On his first mission, Zirnheld commanded a team of four men who raided Luftwaffe airfield Berka 3, Libya on 12 June 1942, destroying six enemy aircraft on the ground. He then received, as all SAS after their first mission, his SAS operational wings or "Egyptian wings". His later missions included the sabotage of a railway track, attacks on Axis convoys, and taking Luftwaffe prisoners. For his actions, he was proposed for the French Médaille militaire and British Military Cross and received the Croix de Guerre ("Cross of War") with 2 palmes en vermeil (gilded silver Palm Branch pins worn on the medal's ribbon, signifying two Theater-level Mentions-in-Dispatches).

==The Sidi-Haneish Raid==
Zirnheld's fourth and last mission was a now legendary SAS raid on Sidi Haneish Airfield on the night of 26 July and the early morning of 27 July 1942. An 18-jeep force attacked the field by driving up the runway in an inverted "V" formation and strafing the parked planes. 37 bombers and transports were destroyed for the loss of two SAS troopers.

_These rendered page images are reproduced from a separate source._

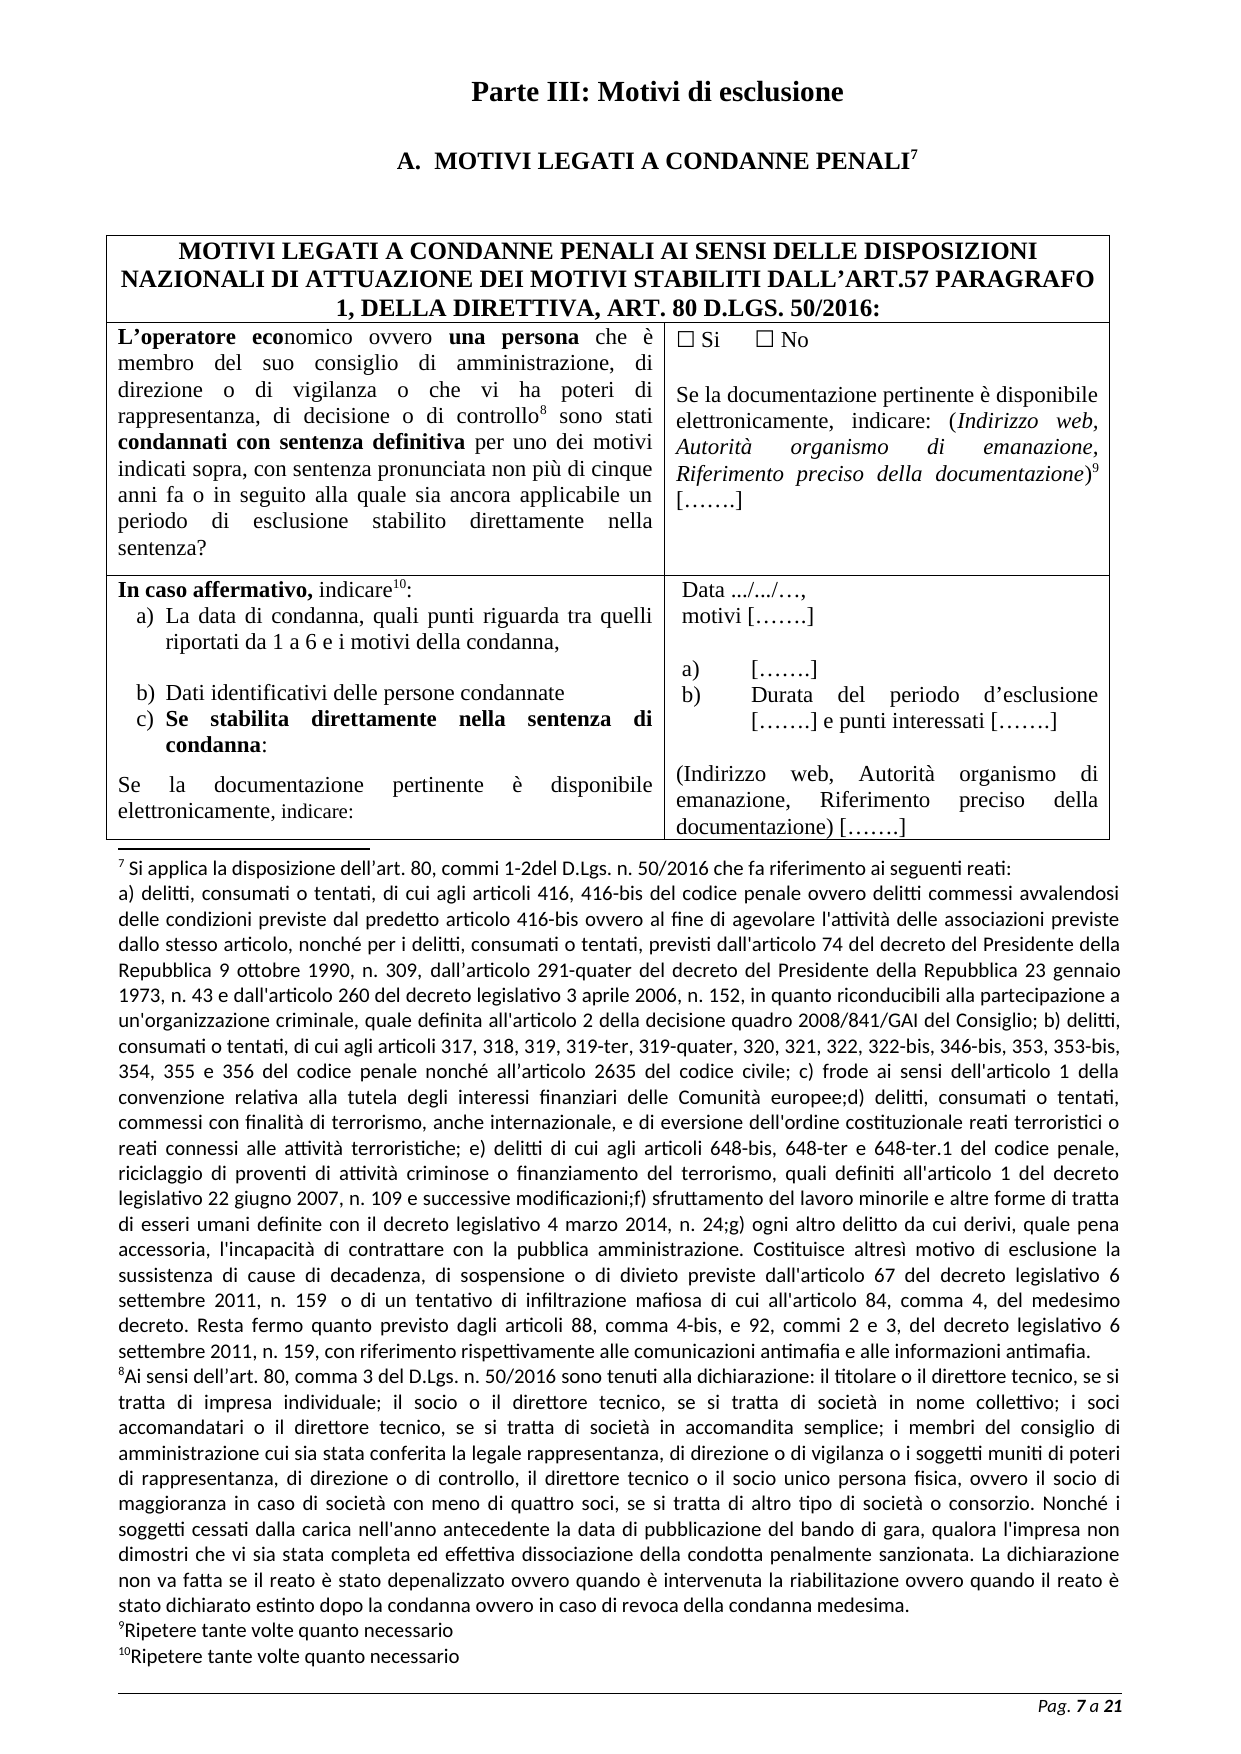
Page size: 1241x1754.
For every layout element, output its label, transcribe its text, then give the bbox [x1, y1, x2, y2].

table_cell In caso affermativo, indicare: La data di condanna, quali punti riguarda tra quelli riportati da 1 a 6 e i motivi della condanna, Dati identificativi delle persone condannate Se stabilita direttamente nella sentenza di condanna: Se la documentazione pertinente è disponibile elettronicamente, indicare: [107, 576, 664, 839]
table_cell Si No Se la documentazione pertinente è disponibile elettronicamente, indicare: (Indirizzo web, Autorità organismo di emanazione, Riferimento preciso della documentazione) […….] [665, 323, 1109, 574]
list MOTIVI LEGATI A CONDANNE PENALI [192, 146, 1122, 175]
table_header MOTIVI LEGATI A CONDANNE PENALI AI SENSI DELLE DISPOSIZIONI NAZIONALI DI ATTUAZIONE DEI MOTIVI STABILITI DALL’ART.57 PARAGRAFO 1, DELLA DIRETTIVA, ART. 80 D.LGS. 50/2016: [107, 236, 1109, 322]
table_cell Data .../.../…, motivi […….] […….] Durata del periodo d’esclusione […….] e punti interessati […….] (Indirizzo web, Autorità organismo di emanazione, Riferimento preciso della documentazione) […….] [665, 576, 1109, 839]
table_cell L’operatore economico ovvero una persona che è membro del suo consiglio di amministrazione, di direzione o di vigilanza o che vi ha poteri di rappresentanza, di decisione o di controllo sono stati condannati con sentenza definitiva per uno dei motivi indicati sopra, con sentenza pronunciata non più di cinque anni fa o in seguito alla quale sia ancora applicabile un periodo di esclusione stabilito direttamente nella sentenza? [107, 323, 664, 574]
list Parte III: Motivi di esclusione [193, 74, 1122, 107]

Zirnheld's jeep had a flat, but he was picked up by Aspirant François Martin. Zirnheld and Martin drove off, but Martin's jeep broke down, so they began traveling on foot. Three hours later, with the sun now up, a flight of four Stuka dive-bombers spotted them and strafed them. Zirnheld was hit in the shoulder and abdomen on their second pass. Zirnheld died of his wounds thirteen hours later. His last words to Martin were, "Je vais vous quitter. Tout est en ordre en moi" ("I am leaving you. Everything is in order within me").

==The Paratrooper's Prayer==
While going through a notebook Martin recovered from Zirnheld's body, a text was found that would become La Prière du Para (The Paratrooper's Prayer). Zirnheld had written it before the war, while working in Tunisia in 1938. It is now the official prayer of both the French, Portuguese and Brazilian Airborne forces. Zirnheld and his prayer has also been quoted partially or had its content edited to fit its intended audience. Zirnheld himself, virtually unknown outside France, has been adopted by Allied nations who assume him to be one of their own. He has been quoted by British and Dutch Paras and American Soldiers and Marines, making him a sort of movable "unknown soldier".

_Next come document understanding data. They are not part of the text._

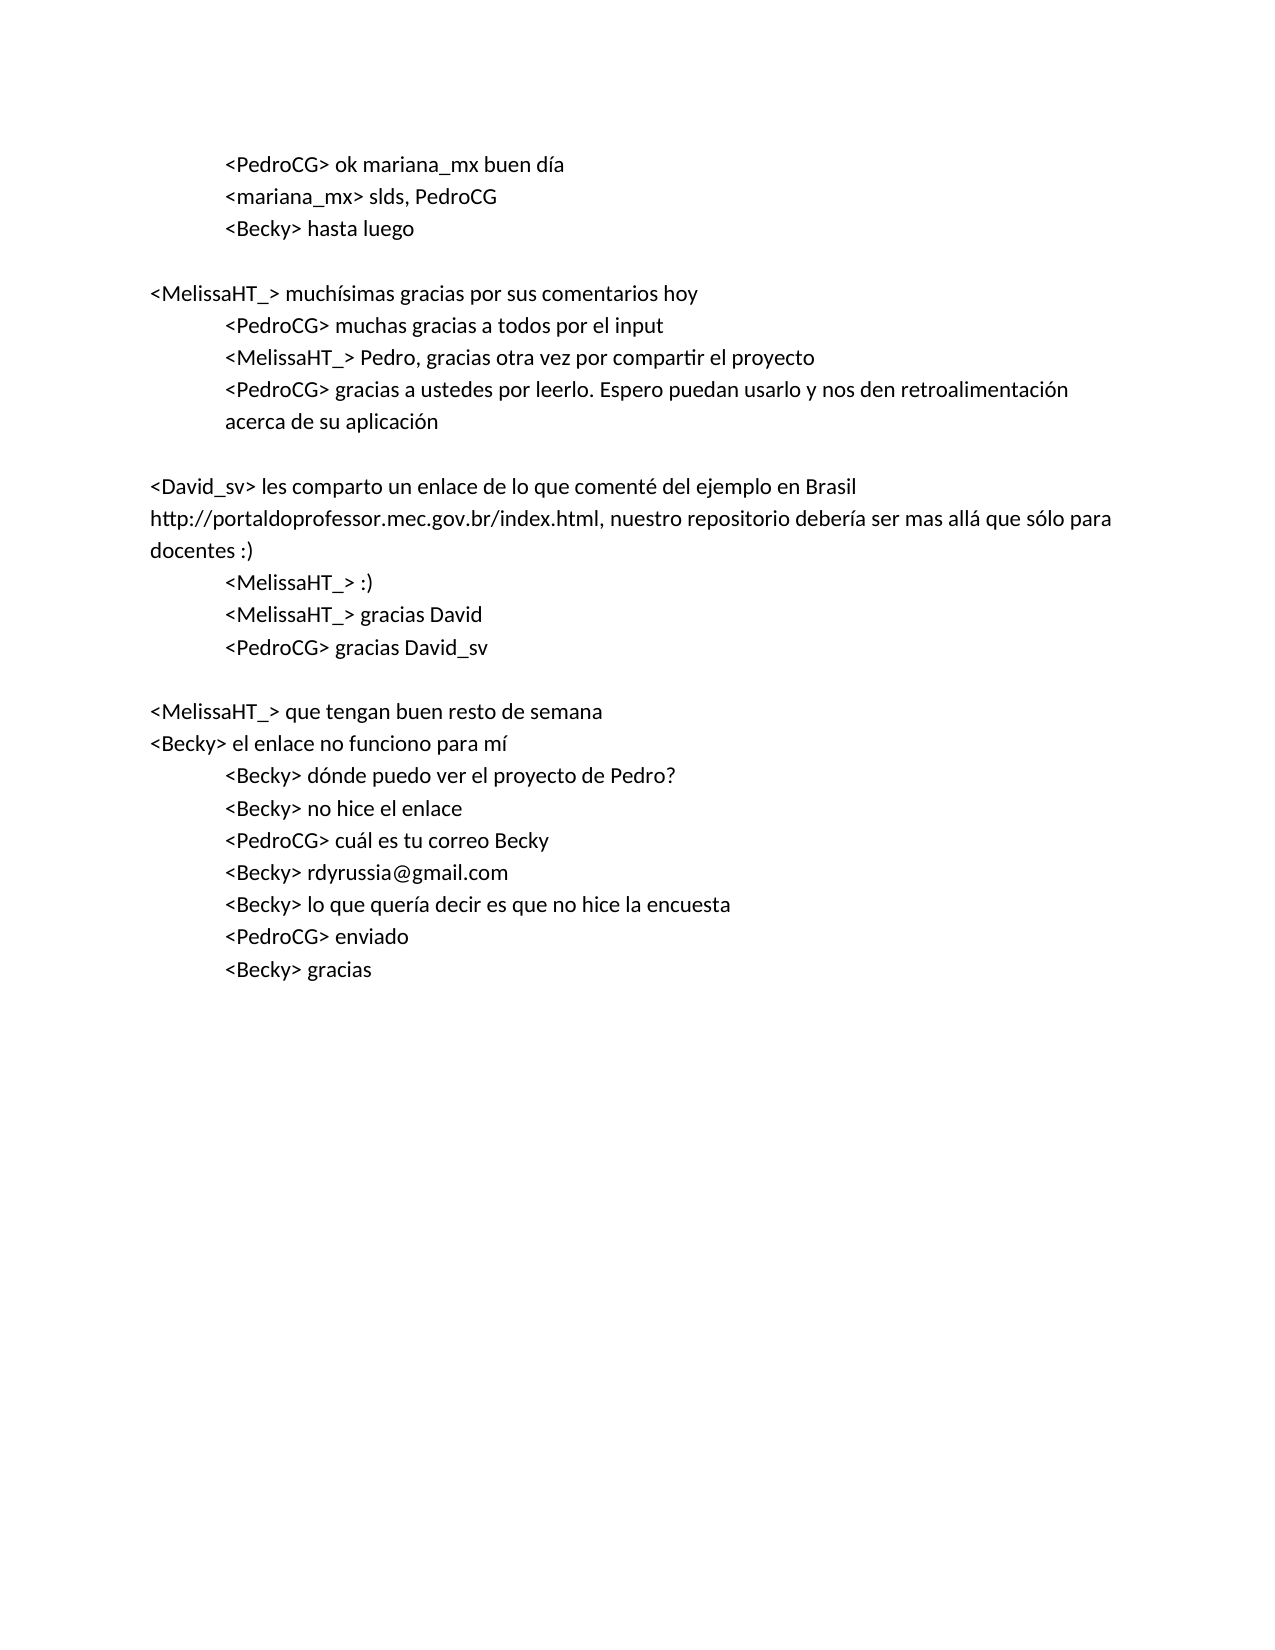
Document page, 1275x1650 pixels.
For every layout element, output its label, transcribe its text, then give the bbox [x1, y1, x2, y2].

text <MelissaHT_> que tengan buen resto de semana [150, 697, 1125, 725]
text <Becky> rdyrussia@gmail.com [225, 858, 1125, 886]
text <PedroCG> muchas gracias a todos por el input [150, 311, 1125, 339]
text <Becky> lo que quería decir es que no hice la encuesta [225, 890, 1125, 918]
text <Becky> dónde puedo ver el proyecto de Pedro? [225, 762, 1125, 789]
text <PedroCG> gracias a ustedes por leerlo. Espero puedan usarlo y nos den retroalimentación acerca de su aplicación [225, 375, 1125, 436]
text <MelissaHT_> Pedro, gracias otra vez por compartir el proyecto [150, 343, 1125, 371]
text <David_sv> les comparto un enlace de lo que comenté del ejemplo en Brasil http://portaldoprofessor.mec.gov.br/index.html, nuestro repositorio debería ser mas allá que sólo para docentes :) [150, 472, 1125, 564]
text <PedroCG> cuál es tu correo Becky [225, 826, 1125, 854]
text <Becky> gracias [225, 955, 1125, 983]
text <MelissaHT_> muchísimas gracias por sus comentarios hoy [150, 279, 1125, 307]
text <Becky> hasta luego [150, 214, 1125, 242]
text <Becky> el enlace no funciono para mí [150, 729, 1125, 757]
text <mariana_mx> slds, PedroCG [225, 182, 1125, 210]
text <PedroCG> ok mariana_mx buen día [225, 150, 1125, 178]
text <MelissaHT_> gracias David [225, 601, 1125, 629]
text <PedroCG> enviado [225, 922, 1125, 951]
text <Becky> no hice el enlace [225, 794, 1125, 822]
text <MelissaHT_> :) [150, 568, 1125, 596]
text <PedroCG> gracias David_sv [225, 633, 1125, 661]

As for those who view Zirnheld as a man of peace, he was once quoted as saying:

I need not complain about the war. Because of it, I have had to learn to live through anything. Because of it, you could say I have benefited, very greatly benefited even, than that of the life that I have led without it. It is on the contrary peace, that is the situation, the career that had been artificial and dangerous for my progress. After the war, the problem will be to discover a similar pace.

==Burial==
Zirnheld's body was first buried in an hastily dug grave in the Libyan desert by Aspirant Martin, who left directions and landmarks to help locate its whereabouts. After the North African campaign, Zirnheld's remains were located and interred in the British military cemetery at Mersa Matruh, Egypt. After the war Zirnheld's remains were disinterred and sent back to France where they were placed in the family grave in Batignolles Cemetery.

==Medals==
- Compagnon de la Libération – décret du 1er Mai 1943 (Companion of the Liberation – Decree of 1 May 1943)
- Médaille militaire (Military Medal)
- Croix de guerre 39/45 avec 2 palmes (War Cross 1939/1945 with 2 palms)
- Médaille de la Résistance avec rosette (Medal of the Resistance with Officer's Rosette)

==Further legacy==
- Camp Aspirant Zirnheld is named after Zirnheld. Located north of Pau, it is one of the three sites of the School of Airborne Troops (and the location of Musée Mémorial des Parachutistes).
- The fourth promotion (class of 1964-1965) of the École militaire interarmes is known as the promotion Zirnheld.